### 記述課題 1:
雪国のくらしについての文書を、最初から最後まで一字一句そのまま引用してもらえますか?

### 文書:

別府新聞社は新潟の十日町市という所にあります。

米どころでもあり、豪雪地帯としても知られている新潟十日町。

その十日町にも冬が来ようとしています。

ミカンを食べすぎる冬。

布団から離れられない朝。

スルメをストーブの上で焼くお茶の時間。

そんな雪国のくらしが来ようとしています。

雪国のくらしは不思議で面白いです。

独特の空気感があります。

雪国の人は冬と繋がっていて雪に溶けちゃったんじゃないかと思うほどです。

ここでは江戸時代に発行された「北越雪譜」(これも雪国のくらしについて書いた本)を片手に

そんな雪国のくらしを書いていきます。

(もちろんミカンを食べすぎて手が黄色くなったとかも・・・)





▲ここが新潟県十日町市。


新潟県十日町市

2月24日10時現在の情報 (別府新聞社本社前の情報)

外気温 3.7℃ 積雪量140cm





雪国くらしの手帖 きせつ特集

雪国の正月 行事編

むこ投げ・墨塗り


雪国の行事、最終回の今日は「むこ投げ・墨塗り」です。

### 記述課題 2:
エントリーの冒頭から「locality: Le Mesnil am val, près Cherbourg」を含む行まで、その行も含めて一字一句そのまま出力してもらえますか?

### 保存エントリー:
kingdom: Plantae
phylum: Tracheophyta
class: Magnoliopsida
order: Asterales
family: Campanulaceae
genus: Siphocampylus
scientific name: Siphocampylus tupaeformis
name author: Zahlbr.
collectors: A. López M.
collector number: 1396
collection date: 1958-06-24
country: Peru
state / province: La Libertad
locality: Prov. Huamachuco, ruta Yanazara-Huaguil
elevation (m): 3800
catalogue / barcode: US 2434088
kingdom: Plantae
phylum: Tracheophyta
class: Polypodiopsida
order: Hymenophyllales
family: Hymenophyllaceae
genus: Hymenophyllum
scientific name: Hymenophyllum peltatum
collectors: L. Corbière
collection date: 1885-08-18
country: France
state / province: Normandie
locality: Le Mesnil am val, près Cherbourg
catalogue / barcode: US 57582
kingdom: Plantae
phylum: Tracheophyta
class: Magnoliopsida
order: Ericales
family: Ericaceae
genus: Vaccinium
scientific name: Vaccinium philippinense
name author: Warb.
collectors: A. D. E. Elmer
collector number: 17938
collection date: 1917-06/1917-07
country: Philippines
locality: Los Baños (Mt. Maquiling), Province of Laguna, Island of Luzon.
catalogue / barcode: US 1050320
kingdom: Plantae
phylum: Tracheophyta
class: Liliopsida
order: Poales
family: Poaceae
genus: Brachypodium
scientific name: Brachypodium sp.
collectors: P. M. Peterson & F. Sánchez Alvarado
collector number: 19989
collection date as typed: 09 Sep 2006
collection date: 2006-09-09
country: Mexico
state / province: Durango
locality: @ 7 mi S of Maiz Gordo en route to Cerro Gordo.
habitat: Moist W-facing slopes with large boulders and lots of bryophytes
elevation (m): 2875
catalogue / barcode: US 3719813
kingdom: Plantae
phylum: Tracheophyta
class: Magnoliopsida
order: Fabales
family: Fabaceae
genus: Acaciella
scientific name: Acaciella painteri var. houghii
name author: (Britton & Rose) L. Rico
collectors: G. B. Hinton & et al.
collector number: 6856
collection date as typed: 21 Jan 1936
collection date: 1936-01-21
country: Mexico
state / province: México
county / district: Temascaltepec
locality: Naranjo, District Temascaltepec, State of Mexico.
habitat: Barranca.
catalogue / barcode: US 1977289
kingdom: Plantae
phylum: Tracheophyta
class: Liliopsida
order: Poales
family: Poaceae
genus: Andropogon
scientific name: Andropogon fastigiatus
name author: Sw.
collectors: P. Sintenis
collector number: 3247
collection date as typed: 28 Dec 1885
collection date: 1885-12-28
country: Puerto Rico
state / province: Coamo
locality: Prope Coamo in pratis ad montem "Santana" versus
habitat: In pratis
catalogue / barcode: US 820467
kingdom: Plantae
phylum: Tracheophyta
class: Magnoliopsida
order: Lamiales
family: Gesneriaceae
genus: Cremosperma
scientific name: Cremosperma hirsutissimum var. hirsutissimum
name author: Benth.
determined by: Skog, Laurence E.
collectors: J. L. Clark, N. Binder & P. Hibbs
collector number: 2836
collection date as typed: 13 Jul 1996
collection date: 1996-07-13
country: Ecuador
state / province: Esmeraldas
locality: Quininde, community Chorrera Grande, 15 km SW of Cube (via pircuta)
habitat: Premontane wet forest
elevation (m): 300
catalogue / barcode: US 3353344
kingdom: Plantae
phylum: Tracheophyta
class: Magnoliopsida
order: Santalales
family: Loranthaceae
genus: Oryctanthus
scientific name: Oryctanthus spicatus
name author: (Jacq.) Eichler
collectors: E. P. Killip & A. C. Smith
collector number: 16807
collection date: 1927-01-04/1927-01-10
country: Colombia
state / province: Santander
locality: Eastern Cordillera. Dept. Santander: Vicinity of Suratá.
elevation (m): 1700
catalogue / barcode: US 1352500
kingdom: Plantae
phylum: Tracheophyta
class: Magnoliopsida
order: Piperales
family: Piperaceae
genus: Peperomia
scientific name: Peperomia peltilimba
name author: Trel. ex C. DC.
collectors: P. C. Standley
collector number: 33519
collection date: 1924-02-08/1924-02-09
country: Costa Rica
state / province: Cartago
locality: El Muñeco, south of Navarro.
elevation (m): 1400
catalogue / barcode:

### 解答全文 1:
別府新聞社は新潟の十日町市という所にあります。

米どころでもあり、豪雪地帯としても知られている新潟十日町。

その十日町にも冬が来ようとしています。

ミカンを食べすぎる冬。

布団から離れられない朝。

スルメをストーブの上で焼くお茶の時間。

そんな雪国のくらしが来ようとしています。

雪国のくらしは不思議で面白いです。

独特の空気感があります。

雪国の人は冬と繋がっていて雪に溶けちゃったんじゃないかと思うほどです。

ここでは江戸時代に発行された「北越雪譜」(これも雪国のくらしについて書いた本)を片手に

そんな雪国のくらしを書いていきます。

(もちろんミカンを食べすぎて手が黄色くなったとかも・・・)





▲ここが新潟県十日町市。


新潟県十日町市

2月24日10時現在の情報 (別府新聞社本社前の情報)

外気温 3.7℃ 積雪量140cm





雪国くらしの手帖 きせつ特集

雪国の正月 行事編

むこ投げ・墨塗り


雪国の行事、最終回の今日は「むこ投げ・墨塗り」です。

### 解答全文 2:
kingdom: Plantae
phylum: Tracheophyta
class: Magnoliopsida
order: Asterales
family: Campanulaceae
genus: Siphocampylus
scientific name: Siphocampylus tupaeformis
name author: Zahlbr.
collectors: A. López M.
collector number: 1396
collection date: 1958-06-24
country: Peru
state / province: La Libertad
locality: Prov. Huamachuco, ruta Yanazara-Huaguil
elevation (m): 3800
catalogue / barcode: US 2434088
kingdom: Plantae
phylum: Tracheophyta
class: Polypodiopsida
order: Hymenophyllales
family: Hymenophyllaceae
genus: Hymenophyllum
scientific name: Hymenophyllum peltatum
collectors: L. Corbière
collection date: 1885-08-18
country: France
state / province: Normandie
locality: Le Mesnil am val, près Cherbourg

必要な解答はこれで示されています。